Redéfinir un objet c’est aussi redéfinir son environnement, et donc ses apports extérieurs tels que la radio ou bien les locaux de répétition pour musiciens. Dans les deux cas, comme le soulignent Vincent Sermet et Emmanuel Brandl, le poids des contraintes institutionnelles et/ou économiques imposées aux petites structures liées à la musique sont autant de carcans qui fréquemment empêchent ou brident l’évolution de pratiques et de courants musicaux.
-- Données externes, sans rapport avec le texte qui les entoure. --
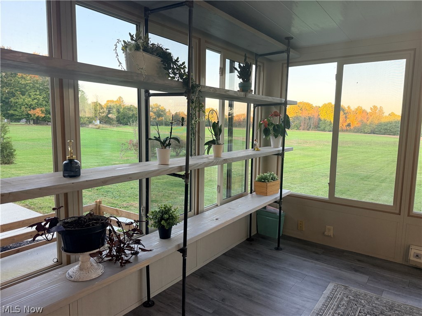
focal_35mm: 24
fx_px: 293
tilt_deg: -7.2
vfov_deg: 56.8
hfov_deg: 71.6
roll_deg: -1.0
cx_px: 211
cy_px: 158
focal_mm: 6.76
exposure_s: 1/153
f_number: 1.78
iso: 200
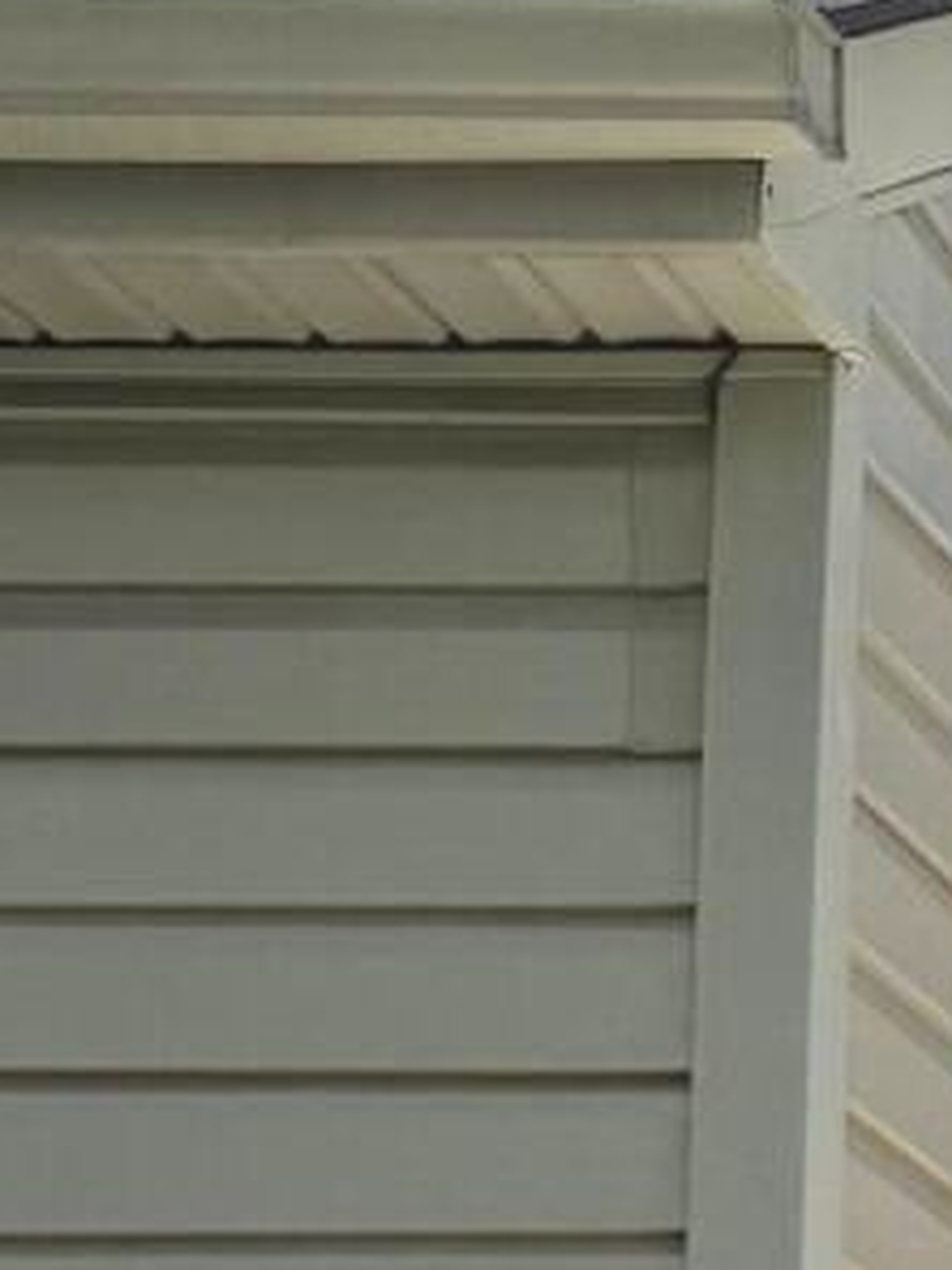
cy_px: 2038
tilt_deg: +3.5
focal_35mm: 162
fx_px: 5940
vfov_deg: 11.6
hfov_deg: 7.8
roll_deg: -1.7
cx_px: 2993
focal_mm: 6.76
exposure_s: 1/7353
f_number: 1.78
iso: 80
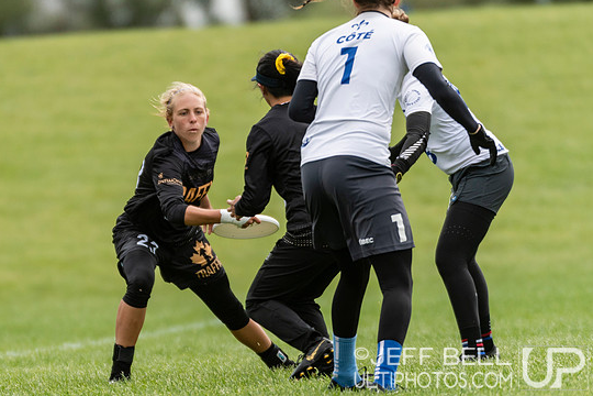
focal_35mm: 984
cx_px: 183
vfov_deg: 1.4
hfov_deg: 2.1
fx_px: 16207
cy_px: 217
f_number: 4
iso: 220
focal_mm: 400
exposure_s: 1/1250
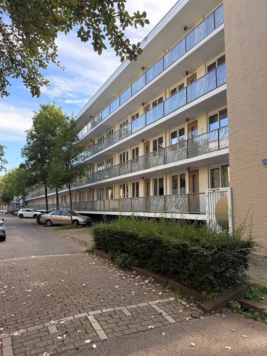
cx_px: 134
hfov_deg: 56.8
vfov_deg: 71.6
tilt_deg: +6.3
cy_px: 178
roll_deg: +0.2
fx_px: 247
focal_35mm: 24
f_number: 1.78
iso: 100
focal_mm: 6.76
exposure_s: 1/765
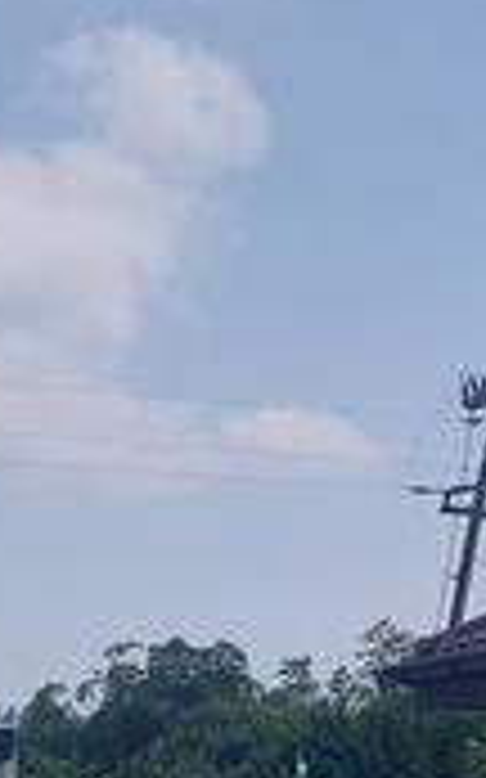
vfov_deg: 19.1
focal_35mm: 103
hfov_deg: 11.1
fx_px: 2185
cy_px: 933
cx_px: -580
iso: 25
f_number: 1.8
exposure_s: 1/1149
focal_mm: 5.23
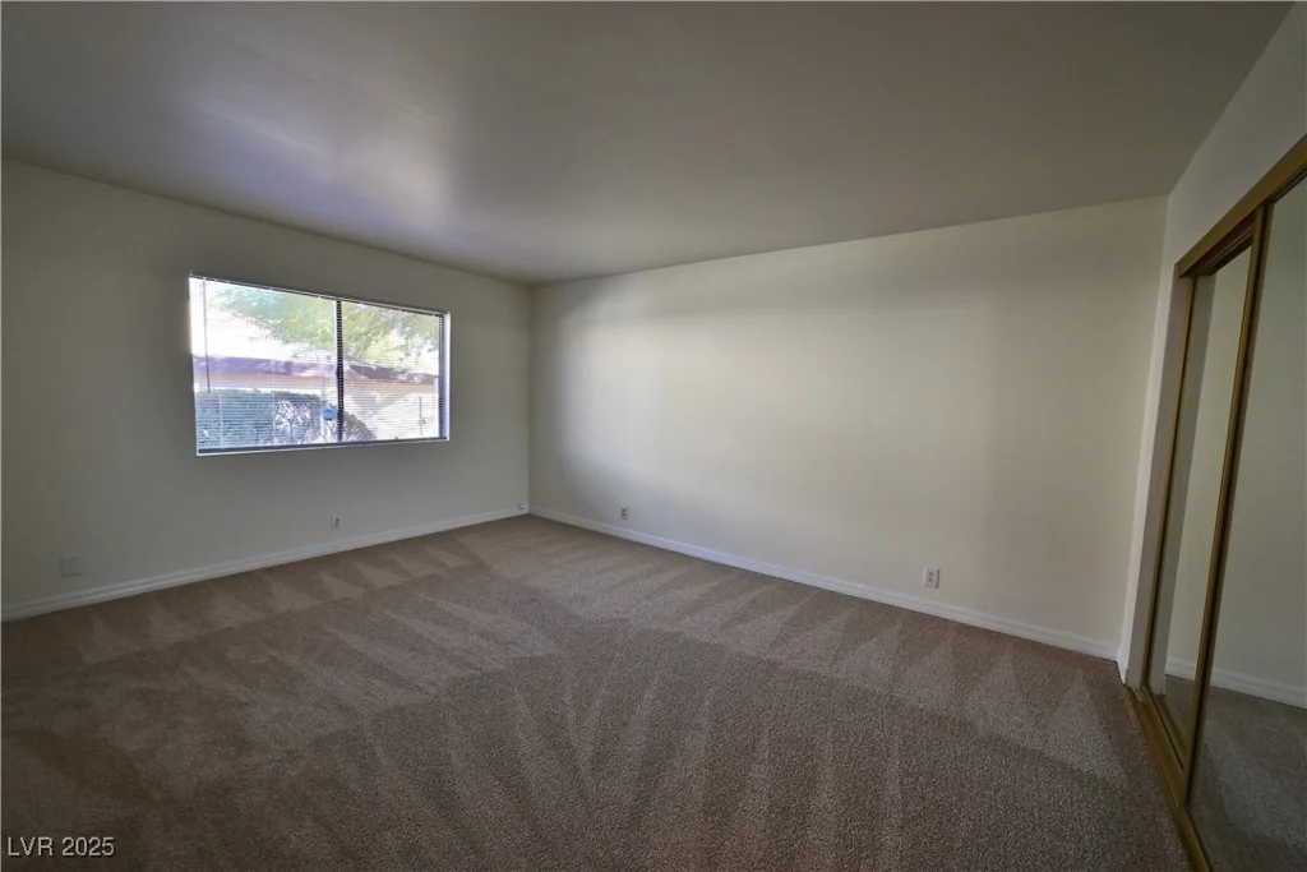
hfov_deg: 104.2
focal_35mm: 14
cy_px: 436
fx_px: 508
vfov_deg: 81.2
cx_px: 654
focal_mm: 14
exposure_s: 1/60
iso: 1250
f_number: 13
Les effets nuisibles décrits dans ces deux articles sont d’une part, le déclin des radios libres non commerciales et d’autre part, l’exemple d’une communauté de musiciens se transformant lentement en appareil technocratique afin de pouvoir exister juridiquement.
Il est certain, et l’on ne s’en plaindra pas, que Copyright Volume ! entend investir l’ensemble des sphères touchant à l’actualité contemporaine des musiques populaires. Néanmoins, il semble qu’un recul historique plus large, quant à l’évolution des mentalités, à la condition et à la démarche artistique du musicien serait le bienvenu au sein d’une revue qui par ailleurs possède une belle culture du temps présent. À cet égard, l’on peut citer l’article de Bastien Gallet consacré aux différents courants liés à la technologie musicale, et dont l’un des arguments les plus marquants est de définir le musicien « techno » (DJ ou programmateur) comme un élément « s’interposant » au sein d’une œuvre musicale préexistante, afin de la déformer. Cependant, le caractère inédit que peut sous-entendre cette affirmation doit être relativisé. Il aurait été intéressant de mentionner quelques antécédents, quand, à des époques antérieures au XXe siècle, des musiciens empruntaient déjà ce type de démarche quant à la musique que leur léguait l’histoire. Il peut s’agir notamment des transformations successives – rythmiques, mélodiques – qu’a connu le plain-chant grégorien durant une grande partie du Moyen Âge. Ce répertoire fut, à maintes reprises, récupéré, transformé, réactualisé, servant de base à de nouvelles œuvres, ce qui induisait déjà de la part du musicien, à cette époque, une forme d’interposition. Dès lors, la technique du sampling – outil devenu essentiel dans les musiques électroniques – peut être considérée comme un prolongement logique de cette manière de réappropriation qui jalonne depuis bien longtemps l’histoire de la musique en Occident.
Bien d’autres sujets sont traités dans Copyright Volume ! tels que le « Processus de création dans l’improvisation » de Mathieu Saladin ou bien le « Dub jamaïcain : du fond sonore au genre musical » par Wilfried Elfordy.
L’ensemble de ces articles regorge d’informations et de réflexions qui sont autant de clés d’approche pour quiconque désire aller plus loin dans la compréhension des musiques populaires et néanmoins contemporaines.

NdlR : la revue devient Volume! en 2011.